> _WHAT TO PRODUCE_
Format the records from the line containing "locality: Vicinity of" through the line containing "name author: (Aubl.) Griseb." as a two-column CSV with the columns field and value, giving one row per line. Put each entry in its own quoted field and replace any line breaks with spaces.

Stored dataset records
________________

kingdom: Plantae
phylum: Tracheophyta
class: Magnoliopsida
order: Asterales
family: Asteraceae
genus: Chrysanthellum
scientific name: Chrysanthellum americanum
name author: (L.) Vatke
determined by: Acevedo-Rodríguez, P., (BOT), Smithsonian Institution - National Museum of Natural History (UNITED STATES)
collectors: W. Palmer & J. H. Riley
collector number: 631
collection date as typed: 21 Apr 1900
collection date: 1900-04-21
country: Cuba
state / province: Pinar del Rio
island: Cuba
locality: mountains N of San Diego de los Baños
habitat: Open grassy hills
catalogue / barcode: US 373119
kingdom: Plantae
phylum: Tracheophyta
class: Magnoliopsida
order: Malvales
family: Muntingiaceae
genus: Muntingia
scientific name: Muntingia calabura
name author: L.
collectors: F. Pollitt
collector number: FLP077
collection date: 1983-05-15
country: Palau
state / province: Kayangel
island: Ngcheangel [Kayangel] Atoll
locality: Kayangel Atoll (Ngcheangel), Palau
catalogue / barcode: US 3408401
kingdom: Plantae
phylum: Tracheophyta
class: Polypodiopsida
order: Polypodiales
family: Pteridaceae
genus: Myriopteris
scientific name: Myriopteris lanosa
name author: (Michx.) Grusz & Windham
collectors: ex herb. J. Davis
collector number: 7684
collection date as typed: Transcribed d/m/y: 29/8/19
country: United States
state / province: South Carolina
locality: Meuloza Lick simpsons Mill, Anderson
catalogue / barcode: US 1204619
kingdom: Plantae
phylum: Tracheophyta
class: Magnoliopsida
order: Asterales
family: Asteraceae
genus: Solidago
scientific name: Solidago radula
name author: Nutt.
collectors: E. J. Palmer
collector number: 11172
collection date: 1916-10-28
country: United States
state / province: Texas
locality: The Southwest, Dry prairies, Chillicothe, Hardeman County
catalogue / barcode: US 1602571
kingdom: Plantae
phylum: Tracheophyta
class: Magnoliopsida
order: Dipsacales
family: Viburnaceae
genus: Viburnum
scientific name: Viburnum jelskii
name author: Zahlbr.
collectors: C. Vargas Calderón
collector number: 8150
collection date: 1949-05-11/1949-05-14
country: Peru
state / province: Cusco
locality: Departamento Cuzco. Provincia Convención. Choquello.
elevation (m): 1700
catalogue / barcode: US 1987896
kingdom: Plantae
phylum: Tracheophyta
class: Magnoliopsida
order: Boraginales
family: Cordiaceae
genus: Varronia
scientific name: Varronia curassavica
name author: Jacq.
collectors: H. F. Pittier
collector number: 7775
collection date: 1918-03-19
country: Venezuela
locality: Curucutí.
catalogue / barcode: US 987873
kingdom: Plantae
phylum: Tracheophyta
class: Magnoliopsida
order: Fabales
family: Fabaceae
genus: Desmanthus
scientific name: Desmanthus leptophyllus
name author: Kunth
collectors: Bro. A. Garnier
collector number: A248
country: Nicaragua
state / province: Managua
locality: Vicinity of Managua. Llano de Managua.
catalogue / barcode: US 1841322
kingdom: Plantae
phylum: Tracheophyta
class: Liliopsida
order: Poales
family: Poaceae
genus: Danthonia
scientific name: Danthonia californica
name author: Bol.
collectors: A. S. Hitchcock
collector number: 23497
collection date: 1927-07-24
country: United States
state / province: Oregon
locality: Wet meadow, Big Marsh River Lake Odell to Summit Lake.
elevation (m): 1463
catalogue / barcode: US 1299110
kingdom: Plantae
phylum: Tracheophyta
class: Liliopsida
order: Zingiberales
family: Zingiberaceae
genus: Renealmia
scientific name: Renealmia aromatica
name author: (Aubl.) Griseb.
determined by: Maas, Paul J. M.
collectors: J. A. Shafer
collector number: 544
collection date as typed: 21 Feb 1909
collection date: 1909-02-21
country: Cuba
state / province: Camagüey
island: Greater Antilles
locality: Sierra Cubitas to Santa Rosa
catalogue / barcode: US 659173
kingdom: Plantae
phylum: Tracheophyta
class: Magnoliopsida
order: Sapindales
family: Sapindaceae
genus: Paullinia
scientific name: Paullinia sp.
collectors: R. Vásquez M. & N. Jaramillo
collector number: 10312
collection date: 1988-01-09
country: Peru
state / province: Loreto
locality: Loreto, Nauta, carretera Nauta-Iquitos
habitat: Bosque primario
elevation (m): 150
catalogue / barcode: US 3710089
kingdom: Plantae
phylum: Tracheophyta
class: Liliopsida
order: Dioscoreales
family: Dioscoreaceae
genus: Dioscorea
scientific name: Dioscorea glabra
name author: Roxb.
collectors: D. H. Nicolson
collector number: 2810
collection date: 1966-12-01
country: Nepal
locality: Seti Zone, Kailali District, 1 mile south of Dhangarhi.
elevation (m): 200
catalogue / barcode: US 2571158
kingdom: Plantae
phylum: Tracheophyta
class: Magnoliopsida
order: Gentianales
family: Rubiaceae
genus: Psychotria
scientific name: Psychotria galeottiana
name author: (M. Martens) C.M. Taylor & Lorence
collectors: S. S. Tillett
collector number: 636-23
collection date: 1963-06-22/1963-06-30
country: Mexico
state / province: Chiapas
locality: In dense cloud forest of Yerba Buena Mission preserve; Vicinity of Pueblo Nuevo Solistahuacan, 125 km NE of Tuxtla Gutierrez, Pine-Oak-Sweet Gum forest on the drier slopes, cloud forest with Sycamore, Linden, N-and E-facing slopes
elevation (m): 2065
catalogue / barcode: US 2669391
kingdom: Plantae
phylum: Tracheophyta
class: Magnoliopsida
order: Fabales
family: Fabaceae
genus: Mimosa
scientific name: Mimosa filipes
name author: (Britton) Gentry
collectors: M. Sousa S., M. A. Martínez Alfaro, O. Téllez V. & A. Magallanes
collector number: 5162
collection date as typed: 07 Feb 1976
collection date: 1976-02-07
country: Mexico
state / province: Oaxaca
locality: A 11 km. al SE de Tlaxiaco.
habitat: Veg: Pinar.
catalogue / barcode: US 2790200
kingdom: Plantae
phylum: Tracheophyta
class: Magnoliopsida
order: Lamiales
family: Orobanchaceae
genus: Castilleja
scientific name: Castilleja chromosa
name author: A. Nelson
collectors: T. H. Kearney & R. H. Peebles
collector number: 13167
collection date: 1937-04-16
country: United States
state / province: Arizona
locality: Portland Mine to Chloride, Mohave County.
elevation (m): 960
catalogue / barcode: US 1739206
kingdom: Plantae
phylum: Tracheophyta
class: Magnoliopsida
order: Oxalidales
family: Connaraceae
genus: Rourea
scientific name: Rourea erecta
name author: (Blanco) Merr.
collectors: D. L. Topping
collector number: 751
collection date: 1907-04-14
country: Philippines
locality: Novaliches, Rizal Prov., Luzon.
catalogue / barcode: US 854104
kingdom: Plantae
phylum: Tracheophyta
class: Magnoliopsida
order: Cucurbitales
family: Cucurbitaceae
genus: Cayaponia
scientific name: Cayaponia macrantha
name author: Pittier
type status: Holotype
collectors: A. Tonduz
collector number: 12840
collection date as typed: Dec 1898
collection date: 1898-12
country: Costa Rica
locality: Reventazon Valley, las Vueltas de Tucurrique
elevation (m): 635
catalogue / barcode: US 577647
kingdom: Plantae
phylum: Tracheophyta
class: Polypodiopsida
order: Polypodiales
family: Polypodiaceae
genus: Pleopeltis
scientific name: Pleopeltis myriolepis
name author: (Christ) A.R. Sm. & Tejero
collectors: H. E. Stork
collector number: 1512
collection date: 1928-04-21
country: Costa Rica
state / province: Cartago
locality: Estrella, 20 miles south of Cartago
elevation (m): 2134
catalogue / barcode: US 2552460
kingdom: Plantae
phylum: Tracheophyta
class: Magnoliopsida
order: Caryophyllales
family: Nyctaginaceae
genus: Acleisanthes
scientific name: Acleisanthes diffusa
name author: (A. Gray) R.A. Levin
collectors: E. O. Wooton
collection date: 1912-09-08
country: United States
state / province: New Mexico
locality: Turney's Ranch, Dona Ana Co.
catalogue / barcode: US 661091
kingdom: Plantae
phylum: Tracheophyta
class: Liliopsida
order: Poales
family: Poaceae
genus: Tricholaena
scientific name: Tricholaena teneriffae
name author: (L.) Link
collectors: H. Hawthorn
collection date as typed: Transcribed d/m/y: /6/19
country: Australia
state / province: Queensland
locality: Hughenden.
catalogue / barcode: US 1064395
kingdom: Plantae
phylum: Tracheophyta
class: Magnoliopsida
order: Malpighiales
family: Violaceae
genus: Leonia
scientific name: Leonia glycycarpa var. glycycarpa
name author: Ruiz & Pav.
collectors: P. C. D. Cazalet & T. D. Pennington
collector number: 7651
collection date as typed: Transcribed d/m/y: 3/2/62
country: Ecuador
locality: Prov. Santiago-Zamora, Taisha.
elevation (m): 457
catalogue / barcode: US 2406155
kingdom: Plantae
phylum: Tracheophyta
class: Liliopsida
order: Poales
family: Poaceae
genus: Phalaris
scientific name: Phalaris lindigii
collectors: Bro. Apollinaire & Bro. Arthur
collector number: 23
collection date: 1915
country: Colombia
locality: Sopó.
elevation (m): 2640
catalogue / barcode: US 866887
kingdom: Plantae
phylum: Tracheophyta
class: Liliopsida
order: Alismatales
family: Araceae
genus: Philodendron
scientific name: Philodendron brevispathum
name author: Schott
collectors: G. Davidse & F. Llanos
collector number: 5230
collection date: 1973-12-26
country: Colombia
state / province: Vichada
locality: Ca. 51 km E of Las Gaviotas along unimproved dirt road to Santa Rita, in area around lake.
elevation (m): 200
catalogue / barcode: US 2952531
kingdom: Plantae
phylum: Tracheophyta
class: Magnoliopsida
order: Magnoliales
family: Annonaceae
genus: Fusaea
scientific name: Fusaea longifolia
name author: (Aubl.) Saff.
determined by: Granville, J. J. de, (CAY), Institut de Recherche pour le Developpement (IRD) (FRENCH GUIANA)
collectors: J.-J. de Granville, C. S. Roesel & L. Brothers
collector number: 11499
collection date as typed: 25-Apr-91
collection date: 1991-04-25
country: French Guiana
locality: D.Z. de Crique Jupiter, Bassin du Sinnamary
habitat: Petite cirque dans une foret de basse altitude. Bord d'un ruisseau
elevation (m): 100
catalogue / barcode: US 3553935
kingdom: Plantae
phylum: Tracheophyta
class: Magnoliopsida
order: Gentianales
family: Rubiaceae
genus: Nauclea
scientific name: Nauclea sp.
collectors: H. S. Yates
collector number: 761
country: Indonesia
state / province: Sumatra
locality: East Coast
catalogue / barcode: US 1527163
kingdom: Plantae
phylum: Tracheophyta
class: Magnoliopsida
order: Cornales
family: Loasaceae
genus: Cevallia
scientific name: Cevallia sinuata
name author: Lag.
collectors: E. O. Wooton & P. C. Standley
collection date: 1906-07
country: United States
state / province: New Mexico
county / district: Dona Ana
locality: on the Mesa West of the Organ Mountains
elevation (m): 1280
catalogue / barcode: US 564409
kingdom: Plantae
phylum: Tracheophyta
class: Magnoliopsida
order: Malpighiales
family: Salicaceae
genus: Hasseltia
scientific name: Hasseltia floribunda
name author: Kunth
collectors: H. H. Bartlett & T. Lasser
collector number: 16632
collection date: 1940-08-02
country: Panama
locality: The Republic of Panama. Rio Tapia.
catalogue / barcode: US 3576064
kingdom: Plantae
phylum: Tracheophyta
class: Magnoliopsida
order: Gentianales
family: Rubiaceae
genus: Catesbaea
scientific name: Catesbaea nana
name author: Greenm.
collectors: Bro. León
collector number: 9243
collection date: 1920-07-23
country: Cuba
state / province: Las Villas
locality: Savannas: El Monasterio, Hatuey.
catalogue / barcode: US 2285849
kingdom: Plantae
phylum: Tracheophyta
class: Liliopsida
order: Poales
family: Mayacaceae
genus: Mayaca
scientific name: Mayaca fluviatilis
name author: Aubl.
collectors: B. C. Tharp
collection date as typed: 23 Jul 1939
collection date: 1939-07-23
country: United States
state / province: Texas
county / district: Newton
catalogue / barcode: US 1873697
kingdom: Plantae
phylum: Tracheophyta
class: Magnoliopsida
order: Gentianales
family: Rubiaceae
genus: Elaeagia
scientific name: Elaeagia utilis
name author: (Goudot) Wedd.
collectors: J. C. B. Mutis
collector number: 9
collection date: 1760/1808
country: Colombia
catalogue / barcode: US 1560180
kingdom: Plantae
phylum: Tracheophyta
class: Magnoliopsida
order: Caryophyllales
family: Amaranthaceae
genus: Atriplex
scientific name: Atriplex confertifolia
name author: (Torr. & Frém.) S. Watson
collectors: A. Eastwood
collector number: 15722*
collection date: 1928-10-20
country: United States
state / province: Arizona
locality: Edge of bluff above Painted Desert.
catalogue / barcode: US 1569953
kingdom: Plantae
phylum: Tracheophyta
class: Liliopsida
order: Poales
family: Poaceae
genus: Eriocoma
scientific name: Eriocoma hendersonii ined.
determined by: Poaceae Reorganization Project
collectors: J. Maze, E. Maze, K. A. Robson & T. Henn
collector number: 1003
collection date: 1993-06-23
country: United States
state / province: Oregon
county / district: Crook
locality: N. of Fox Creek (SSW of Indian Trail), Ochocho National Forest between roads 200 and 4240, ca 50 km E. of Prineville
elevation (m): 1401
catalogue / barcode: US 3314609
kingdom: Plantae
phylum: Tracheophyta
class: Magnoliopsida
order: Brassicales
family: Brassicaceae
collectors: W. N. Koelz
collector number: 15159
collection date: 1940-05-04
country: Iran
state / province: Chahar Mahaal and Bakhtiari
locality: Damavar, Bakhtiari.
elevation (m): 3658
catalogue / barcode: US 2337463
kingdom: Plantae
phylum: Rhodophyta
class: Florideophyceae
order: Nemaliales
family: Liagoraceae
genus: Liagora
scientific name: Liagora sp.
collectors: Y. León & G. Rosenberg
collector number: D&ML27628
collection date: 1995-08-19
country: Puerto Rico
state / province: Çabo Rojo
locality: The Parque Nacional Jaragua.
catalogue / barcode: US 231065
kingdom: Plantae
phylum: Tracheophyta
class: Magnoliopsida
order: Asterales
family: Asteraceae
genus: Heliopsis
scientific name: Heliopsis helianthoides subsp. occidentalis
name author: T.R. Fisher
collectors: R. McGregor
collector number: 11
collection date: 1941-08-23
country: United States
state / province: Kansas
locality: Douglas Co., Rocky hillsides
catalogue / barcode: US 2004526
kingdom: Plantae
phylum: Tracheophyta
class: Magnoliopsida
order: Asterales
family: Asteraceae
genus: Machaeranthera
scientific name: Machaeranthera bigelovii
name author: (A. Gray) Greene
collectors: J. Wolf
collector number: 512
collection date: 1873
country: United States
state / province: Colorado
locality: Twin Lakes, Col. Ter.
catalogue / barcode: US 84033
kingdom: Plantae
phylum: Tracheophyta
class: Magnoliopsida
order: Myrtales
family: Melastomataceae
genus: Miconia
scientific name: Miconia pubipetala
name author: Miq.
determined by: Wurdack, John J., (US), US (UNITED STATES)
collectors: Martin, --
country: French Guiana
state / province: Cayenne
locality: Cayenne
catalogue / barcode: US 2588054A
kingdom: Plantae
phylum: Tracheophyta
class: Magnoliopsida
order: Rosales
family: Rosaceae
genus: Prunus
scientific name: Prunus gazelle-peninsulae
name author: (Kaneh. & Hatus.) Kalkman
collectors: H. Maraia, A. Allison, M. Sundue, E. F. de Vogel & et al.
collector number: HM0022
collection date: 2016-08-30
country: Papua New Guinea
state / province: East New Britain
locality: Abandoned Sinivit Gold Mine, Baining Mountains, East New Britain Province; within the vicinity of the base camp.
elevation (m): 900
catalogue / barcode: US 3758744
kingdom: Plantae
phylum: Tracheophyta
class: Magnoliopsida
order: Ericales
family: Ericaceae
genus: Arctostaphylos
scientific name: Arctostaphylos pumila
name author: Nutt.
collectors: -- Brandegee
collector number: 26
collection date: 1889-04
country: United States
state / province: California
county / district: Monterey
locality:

________________

> _COMPLETE RESPONSE_
field,value
"locality:","Vicinity of Managua. Llano de Managua."
"catalogue / barcode:","US 1841322"
"kingdom:","Plantae"
"phylum:","Tracheophyta"
"class:","Liliopsida"
"order:","Poales"
"family:","Poaceae"
"genus:","Danthonia"
"scientific name:","Danthonia californica"
"name author:","Bol."
"collectors:","A. S. Hitchcock"
"collector number:","23497"
"collection date:","1927-07-24"
"country:","United States"
"state / province:","Oregon"
"locality:","Wet meadow, Big Marsh River Lake Odell to Summit Lake."
"elevation (m):","1463"
"catalogue / barcode:","US 1299110"
"kingdom:","Plantae"
"phylum:","Tracheophyta"
"class:","Liliopsida"
"order:","Zingiberales"
"family:","Zingiberaceae"
"genus:","Renealmia"
"scientific name:","Renealmia aromatica"
"name author:","(Aubl.) Griseb."